PROBLEM REQUIREMENTS => Find all the lines in the material below with the word "работы", and copy them.

DATASET ENTRIES =>
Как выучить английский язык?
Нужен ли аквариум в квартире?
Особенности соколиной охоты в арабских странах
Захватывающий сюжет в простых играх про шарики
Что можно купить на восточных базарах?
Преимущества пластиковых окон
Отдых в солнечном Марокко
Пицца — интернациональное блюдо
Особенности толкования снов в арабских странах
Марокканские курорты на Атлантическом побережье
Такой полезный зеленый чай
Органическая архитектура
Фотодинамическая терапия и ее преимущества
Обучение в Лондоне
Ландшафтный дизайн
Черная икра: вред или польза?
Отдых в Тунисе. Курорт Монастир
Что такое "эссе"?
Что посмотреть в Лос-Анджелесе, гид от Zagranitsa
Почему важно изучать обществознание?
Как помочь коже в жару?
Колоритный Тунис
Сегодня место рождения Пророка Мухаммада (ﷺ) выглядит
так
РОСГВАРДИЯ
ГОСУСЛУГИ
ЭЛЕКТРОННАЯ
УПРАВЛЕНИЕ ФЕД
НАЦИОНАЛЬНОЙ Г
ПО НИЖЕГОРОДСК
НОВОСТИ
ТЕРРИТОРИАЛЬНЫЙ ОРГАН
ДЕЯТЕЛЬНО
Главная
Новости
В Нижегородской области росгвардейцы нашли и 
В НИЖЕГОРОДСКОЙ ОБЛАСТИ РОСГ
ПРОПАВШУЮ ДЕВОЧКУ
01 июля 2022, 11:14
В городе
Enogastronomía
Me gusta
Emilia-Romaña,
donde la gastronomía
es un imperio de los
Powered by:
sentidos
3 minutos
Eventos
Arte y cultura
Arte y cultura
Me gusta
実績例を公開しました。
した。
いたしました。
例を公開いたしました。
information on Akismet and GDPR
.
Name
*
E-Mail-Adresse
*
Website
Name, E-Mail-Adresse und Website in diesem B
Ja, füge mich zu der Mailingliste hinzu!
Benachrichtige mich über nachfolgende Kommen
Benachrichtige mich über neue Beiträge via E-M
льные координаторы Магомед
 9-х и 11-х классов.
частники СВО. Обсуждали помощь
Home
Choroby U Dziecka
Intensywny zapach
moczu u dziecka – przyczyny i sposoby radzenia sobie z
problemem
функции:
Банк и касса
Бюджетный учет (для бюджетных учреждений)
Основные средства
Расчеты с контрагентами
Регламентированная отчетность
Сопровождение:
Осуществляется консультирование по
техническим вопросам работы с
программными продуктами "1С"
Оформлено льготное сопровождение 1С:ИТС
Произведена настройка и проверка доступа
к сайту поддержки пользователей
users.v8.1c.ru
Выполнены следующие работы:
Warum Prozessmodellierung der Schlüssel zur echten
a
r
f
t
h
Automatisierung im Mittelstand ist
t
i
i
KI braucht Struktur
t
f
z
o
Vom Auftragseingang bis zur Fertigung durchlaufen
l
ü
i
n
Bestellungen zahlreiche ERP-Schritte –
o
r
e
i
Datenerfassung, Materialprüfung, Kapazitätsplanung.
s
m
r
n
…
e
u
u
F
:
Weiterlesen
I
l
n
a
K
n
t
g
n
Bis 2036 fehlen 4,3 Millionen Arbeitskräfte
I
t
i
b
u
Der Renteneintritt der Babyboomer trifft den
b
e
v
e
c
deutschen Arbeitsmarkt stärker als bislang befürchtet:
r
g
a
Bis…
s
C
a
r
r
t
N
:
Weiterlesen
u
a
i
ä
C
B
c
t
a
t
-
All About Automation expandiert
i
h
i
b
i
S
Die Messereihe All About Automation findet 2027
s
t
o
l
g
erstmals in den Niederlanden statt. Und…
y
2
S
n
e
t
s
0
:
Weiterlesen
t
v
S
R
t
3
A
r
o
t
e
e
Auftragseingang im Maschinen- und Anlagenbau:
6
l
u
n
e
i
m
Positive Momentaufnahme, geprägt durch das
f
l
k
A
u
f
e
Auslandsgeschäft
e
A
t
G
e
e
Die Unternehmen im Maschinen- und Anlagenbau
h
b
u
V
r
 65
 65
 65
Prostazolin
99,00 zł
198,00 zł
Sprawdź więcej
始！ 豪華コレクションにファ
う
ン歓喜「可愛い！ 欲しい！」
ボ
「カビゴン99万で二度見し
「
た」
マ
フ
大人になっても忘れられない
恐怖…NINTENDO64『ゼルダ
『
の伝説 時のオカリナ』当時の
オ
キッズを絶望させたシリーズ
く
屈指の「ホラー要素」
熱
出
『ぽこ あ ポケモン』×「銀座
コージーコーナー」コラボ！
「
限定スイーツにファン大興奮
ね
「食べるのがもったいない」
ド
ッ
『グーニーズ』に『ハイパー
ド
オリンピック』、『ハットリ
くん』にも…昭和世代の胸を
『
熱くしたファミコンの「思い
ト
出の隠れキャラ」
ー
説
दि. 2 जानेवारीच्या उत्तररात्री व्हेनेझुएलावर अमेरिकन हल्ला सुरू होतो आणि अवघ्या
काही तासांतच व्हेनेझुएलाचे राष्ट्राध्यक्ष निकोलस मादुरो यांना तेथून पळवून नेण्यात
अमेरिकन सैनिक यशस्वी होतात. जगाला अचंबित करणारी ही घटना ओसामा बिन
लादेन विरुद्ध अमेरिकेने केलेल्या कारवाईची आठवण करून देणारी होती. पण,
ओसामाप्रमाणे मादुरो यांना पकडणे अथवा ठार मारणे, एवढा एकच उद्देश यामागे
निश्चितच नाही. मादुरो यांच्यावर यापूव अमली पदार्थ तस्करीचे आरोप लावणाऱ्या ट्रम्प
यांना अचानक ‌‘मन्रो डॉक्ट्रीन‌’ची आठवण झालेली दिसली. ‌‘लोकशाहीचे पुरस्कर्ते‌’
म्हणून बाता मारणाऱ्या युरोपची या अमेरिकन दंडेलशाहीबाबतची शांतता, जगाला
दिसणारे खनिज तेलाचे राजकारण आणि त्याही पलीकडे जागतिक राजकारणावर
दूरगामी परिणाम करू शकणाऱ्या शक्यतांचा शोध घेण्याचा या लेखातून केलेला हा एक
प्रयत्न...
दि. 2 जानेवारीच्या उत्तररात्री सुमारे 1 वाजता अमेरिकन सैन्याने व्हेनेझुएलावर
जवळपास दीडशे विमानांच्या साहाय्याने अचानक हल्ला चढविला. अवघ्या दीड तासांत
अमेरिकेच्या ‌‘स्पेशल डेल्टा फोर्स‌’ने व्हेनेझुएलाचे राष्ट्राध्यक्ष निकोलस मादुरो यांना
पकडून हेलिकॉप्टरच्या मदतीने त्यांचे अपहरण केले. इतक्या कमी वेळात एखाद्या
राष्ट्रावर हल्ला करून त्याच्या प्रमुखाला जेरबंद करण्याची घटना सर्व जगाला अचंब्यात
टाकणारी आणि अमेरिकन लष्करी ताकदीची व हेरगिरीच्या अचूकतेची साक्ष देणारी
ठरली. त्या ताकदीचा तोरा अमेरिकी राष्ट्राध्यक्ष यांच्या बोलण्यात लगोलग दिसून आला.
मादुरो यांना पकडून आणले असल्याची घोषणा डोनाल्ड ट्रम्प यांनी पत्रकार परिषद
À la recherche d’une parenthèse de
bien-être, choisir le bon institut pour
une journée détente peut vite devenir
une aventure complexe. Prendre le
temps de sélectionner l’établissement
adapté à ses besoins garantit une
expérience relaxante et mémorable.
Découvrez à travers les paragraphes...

ANSWER AREA =>
техническим вопросам работы с
Выполнены следующие работы:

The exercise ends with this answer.